Klare then pauses to note that, in dealing with ally requests for more guns to fend off phantom Persian bomb squads, Obama “should be cautioned against taking any steps whose net effect would be to exacerbate regional tensions.” This is a nice milquetoast aside, tossed off to softly admonish a President who has done little but exacerbate regional tensions since arriving in the Oval Office. Droning Yemen. Destroying Libya. Destabilizing Syria. Reentering Iraq. Plunging moreaid than to any other nation ($89B in fiscal 2014) into the aid sinkhole of Kabul.
The article again warns of the “likelihood of crisis and war” if the provisional agreement falters. One wants to ask the author why, if he is so worried of provoking regional conflict in a region already brimming with it, why not propose the one step that could reign in the most belligerent country in the Middle East? Namely, threating to cut off foreign aid to Israel until it quits occupying and settling Palestinian land, discloses its nuclear arsenal, signs the NPT and opens a path to reduction. The answer would undoubtedly be that such a demand is untenable in today’s “political climate.” But why? Because there is no public uproar demanding it. This is not unlike voters who continue to vote the lesser evil while arguing that no third-party candidate can win. But that is only so because lesser evil voters refuse to begin building a third party by voting for one.
The article wraps up by reminding us that negotiations produced “concessions on all sides.” It doesn’t bother to name the Western concessions. It may mean to say the lifting of the sanctions, but what precisely are we losing by ending them? Nothing. In fact, we’re opening up new revenue streams for Western multinationals, including a new energy source for Europe that doesn’t include Russian energy—long a goal of the administration, which has hoped to split Russia from the EU. Not to mention, once more, that the sanctions are groundless, gratuitous, and hurtful to Iranians.

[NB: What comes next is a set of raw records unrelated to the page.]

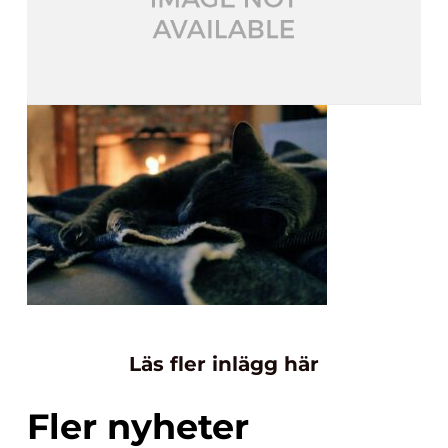
Läs fler inlägg här
Fler nyheter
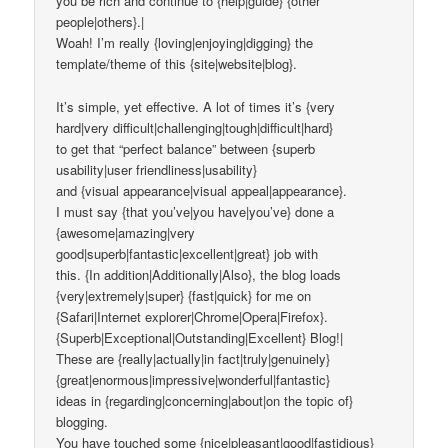
you be rich and continue to {help|guide} {other
people|others}.|
Woah! I’m really {loving|enjoying|digging} the
template/theme of this {site|website|blog}.
It’s simple, yet effective. A lot of times it’s {very
hard|very difficult|challenging|tough|difficult|hard}
to get that “perfect balance” between {superb
usability|user friendliness|usability}
and {visual appearance|visual appeal|appearance}.
I must say {that you’ve|you have|you’ve} done a
{awesome|amazing|very
good|superb|fantastic|excellent|great} job with
this. {In addition|Additionally|Also}, the blog loads
{very|extremely|super} {fast|quick} for me on
{Safari|Internet explorer|Chrome|Opera|Firefox}.
{Superb|Exceptional|Outstanding|Excellent} Blog!|
These are {really|actually|in fact|truly|genuinely}
{great|enormous|impressive|wonderful|fantastic}
ideas in {regarding|concerning|about|on the topic of}
blogging.
You have touched some {nice|pleasant|good|fastidious}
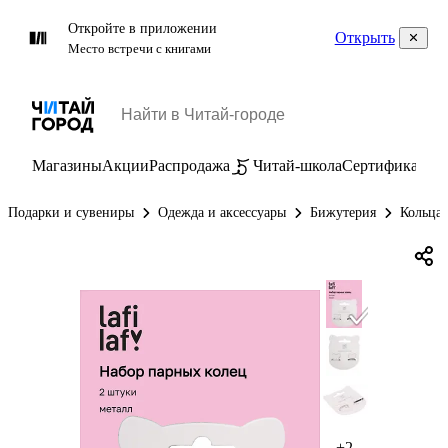
Откройте в приложении
Открыть
Место встречи с книгами
Магазины
Акции
Распродажа
Читай-школа
Сертификаты
П
Подарки и сувениры
Одежда и аксессуары
Бижутерия
Кольца
+2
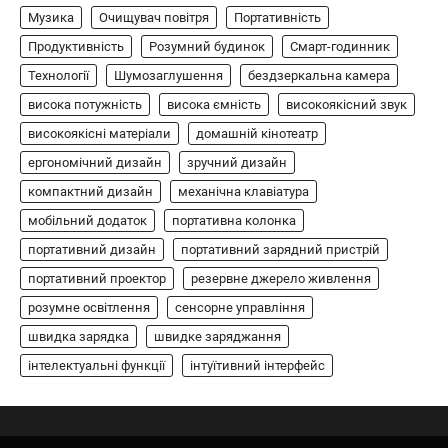
бездротова колонка, яка поєднує в собі
Музика
Очищувач повітря
Портативність
1
потужний звук…
Продуктивність
Розумний будинок
Смарт-годинник
ЗАРЯДНІ ПРИСТРОЇ
Технології
Шумозаглушення
бездзеркальна камера
Портативна зарядна станція Yoshino
висока потужність
висока ємність
високоякісний звук
Power B330 SST
високоякісні матеріали
домашній кінотеатр
В'ячеслав
2024-09-06
ергономічний дизайн
зручний дизайн
Yoshino Power B330 SST — це
компактний дизайн
механічна клавіатура
високопродуктивна портативна зарядна
мобільний додаток
2
станція з твердотільною батареєю (SST) та…
портативна колонка
портативний дизайн
портативний зарядний пристрій
ОСВІТЛЕННЯ
РОЗУМНИЙ ДІМ
портативний проектор
резервне джерело живлення
Розумні сонячні прожектори AiDot
Linkind
розумне освітлення
сенсорне управління
швидка зарядка
швидке заряджання
В'ячеслав
2024-09-05
інтелектуальні функції
інтуїтивний інтерфейс
AiDot Linkind — це розумні сонячні
прожектори, які забезпечують ефективне
3
освітлення вашого подвір'я, саду або…
ЗАРЯДНІ ПРИСТРОЇ
ТУРИЗМ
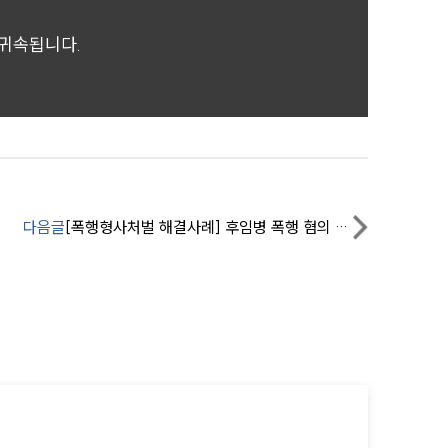
 귀속됩니다.
구성원 소개
법률상담전문변호사
소식/자료
다음글
[폭행형사처벌 해결사례] 후임병 폭행 혐의 군형사변호사 불기소 받아내
언론보도
공지사항
법률 블로그
법률서식
뉴스레터/브로슈어
세미나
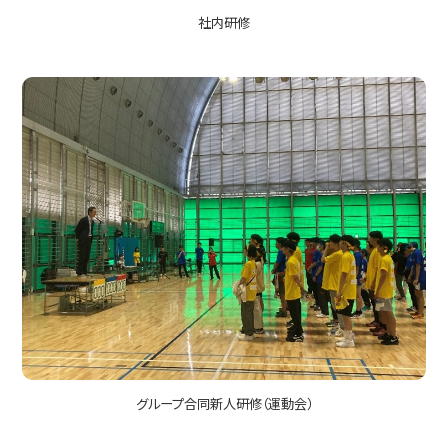
社内研修
グループ合同新人研修（運動会）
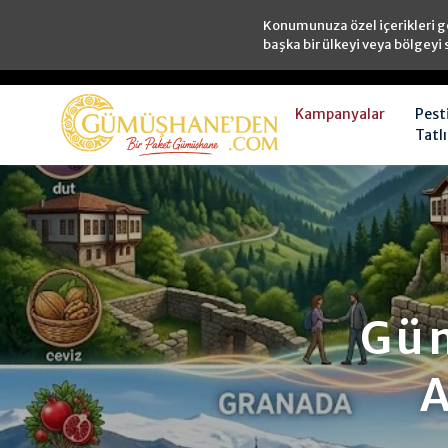
Konumunuza özel içerikleri g
başka bir ülkeyi veya bölgeyi 
Kampanyalar
Pest
Tatlı
Gü
A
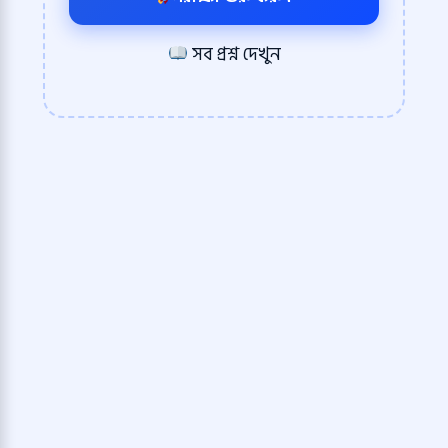
সব প্রশ্ন দেখুন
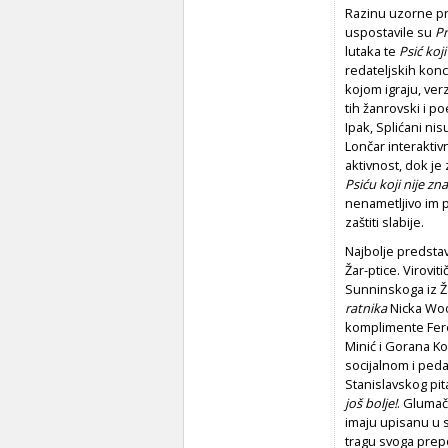
Razinu uzorne pro
uspostavile su
Pr
lutaka te
Psić koji
redateljskih konc
kojom igraju, verz
tih žanrovski i p
Ipak, Splićani ni
Lončar interaktiv
aktivnost, dok je
Psiću koji nije zna
nenametljivo im 
zaštiti slabije.
Najbolje predstave
Žar-ptice. Viroviti
Sunninskoga iz Ža
ratnika
Nicka Wood
komplimente Fere
Minić i Gorana Ko
socijalnom i ped
Stanislavskog pita
još bolje!
. Glumač
imaju upisanu u s
tragu svoga prepo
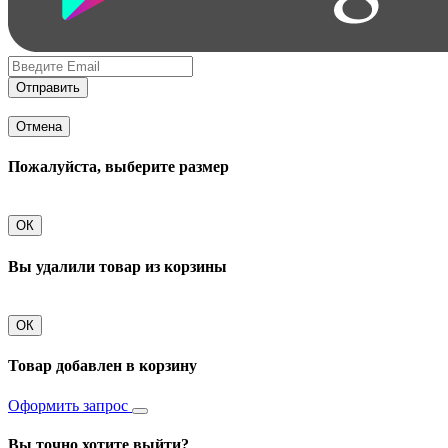
Отправить
Отмена
Пожалуйста, выберите размер
ОК
Вы удалили товар из корзины
ОК
Товар добавлен в корзину
Оформить запрос
Вы точно хотите выйти?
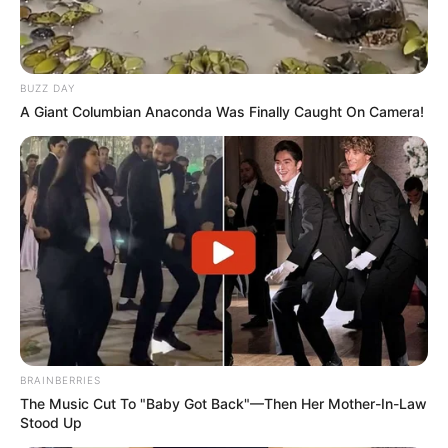
BUZZ DAY
A Giant Columbian Anaconda Was Finally Caught On Camera!
BRAINBERRIES
The Music Cut To "Baby Got Back"—Then Her Mother-In-Law
Stood Up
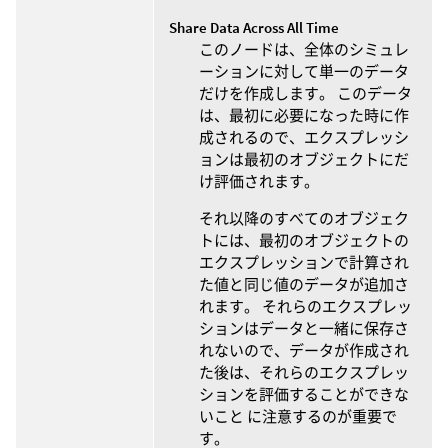
Share Data Across All Time
このノードは、全体のシミュレ
ーションに対して単一のデータ
だけを作成します。 このデータ
は、最初に必要になった時に作
成されるので、エクスプレッシ
ョンは最初のオブジェクトにだ
け評価されます。
それ以降のすべてのオブジェク
トには、最初のオブジェクトの
エクスプレッションで計算され
た値と同じ値のデータが追加さ
れます。 それらのエクスプレッ
ションはデータと一緒に保存さ
れないので、データが作成され
た後は、それらのエクスプレッ
ションを評価することができな
いこと に注意するのが重要で
す。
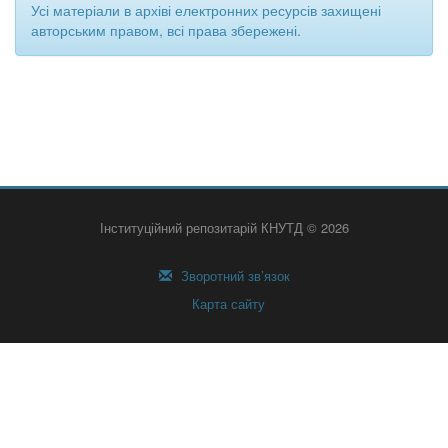
Усі матеріали в архіві електронних ресурсів захищені
авторським правом, всі права збережені.
Інституційний репозитарій КНУТД © 2026
Зворотний зв’язок
Карта сайту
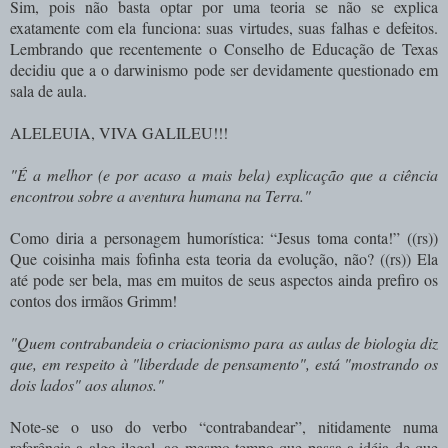
Sim, pois não basta optar por uma teoria se não se explica
exatamente com ela funciona: suas virtudes, suas falhas e defeitos.
Lembrando que recentemente o Conselho de Educação de Texas
decidiu que a o darwinismo pode ser devidamente questionado em
sala de aula.
ALELEUIA, VIVA GALILEU!!!
"É a melhor (e por acaso a mais bela) explicação que a ciência
encontrou sobre a aventura humana na Terra."
Como diria a personagem humorística: “Jesus toma conta!” ((rs))
Que coisinha mais fofinha esta teoria da evolução, não? ((rs)) Ela
até pode ser bela, mas em muitos de seus aspectos ainda prefiro os
contos dos irmãos Grimm!
"Quem contrabandeia o criacionismo para as aulas de biologia diz
que, em respeito à "liberdade de pensamento", está "mostrando os
dois lados" aos alunos."
Note-se o uso do verbo “contrabandear”, nitidamente numa
referência a algo ilegal, ao mesmo tempo que passa a idéia de que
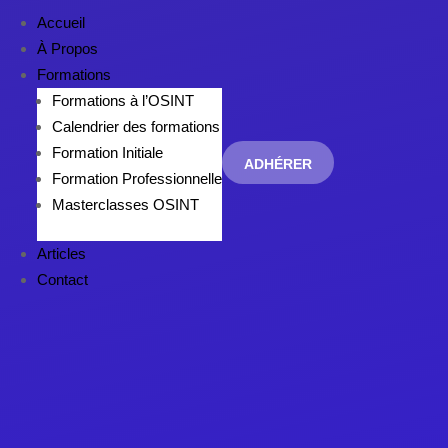
Accueil
À Propos
Formations
Formations à l’OSINT
Calendrier des formations
Formation Initiale
ADHÉRER
Formation Professionnelle
Masterclasses OSINT
Articles
Contact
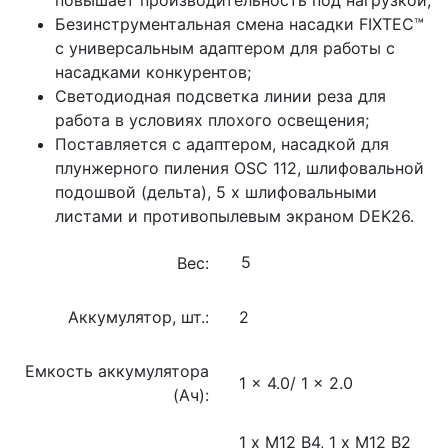
Безинструментальная смена насадки FIXTEC™
с универсальным адаптером для работы с
насадками конкурентов;
Светодиодная подсветка линии реза для
работа в условиях плохого освещения;
Поставляется с адаптером, насадкой для
плунжерного пиления OSC 112, шлифовальной
подошвой (дельта), 5 х шлифовальными
листами и противопылевым экраном DEK26.
Вес:
Аккумулятор, шт.:
2
Емкость аккумулятора
1 x 4.0/ 1 x 2.0
(Ач):
1 x M12 B4, 1 x M12 B2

In sum, what the article has left out are facts that would damn the Obama administration’s entire narrative about Iran, undermine the wholly illegal sanctions regime it has established, and expose the entirely unjust and cretinous nature of the negotiations themselves. That Iran has come to the table, obliquely validating the Western fairy tale, is little more than an exhibition of American power. As Iran acutely understands from watching the bonfire of its neighbors at Western hands, the U.S. can wreck your economy, assassinate your scientists, divide your allies, obliterate your cultural patrimony, topple your government, steal your most cherished resources, and leave you for dead. One can understand taking steps to avoid this fate, if they leave one’s sovereignty partially in tact and one’s borders untrammeled. What is harder to comprehend is the insatiable desire to visit these terrors on others. But that is the enigma of power, and why it turns narratives of peace into the sanguinary nightmares we so often see.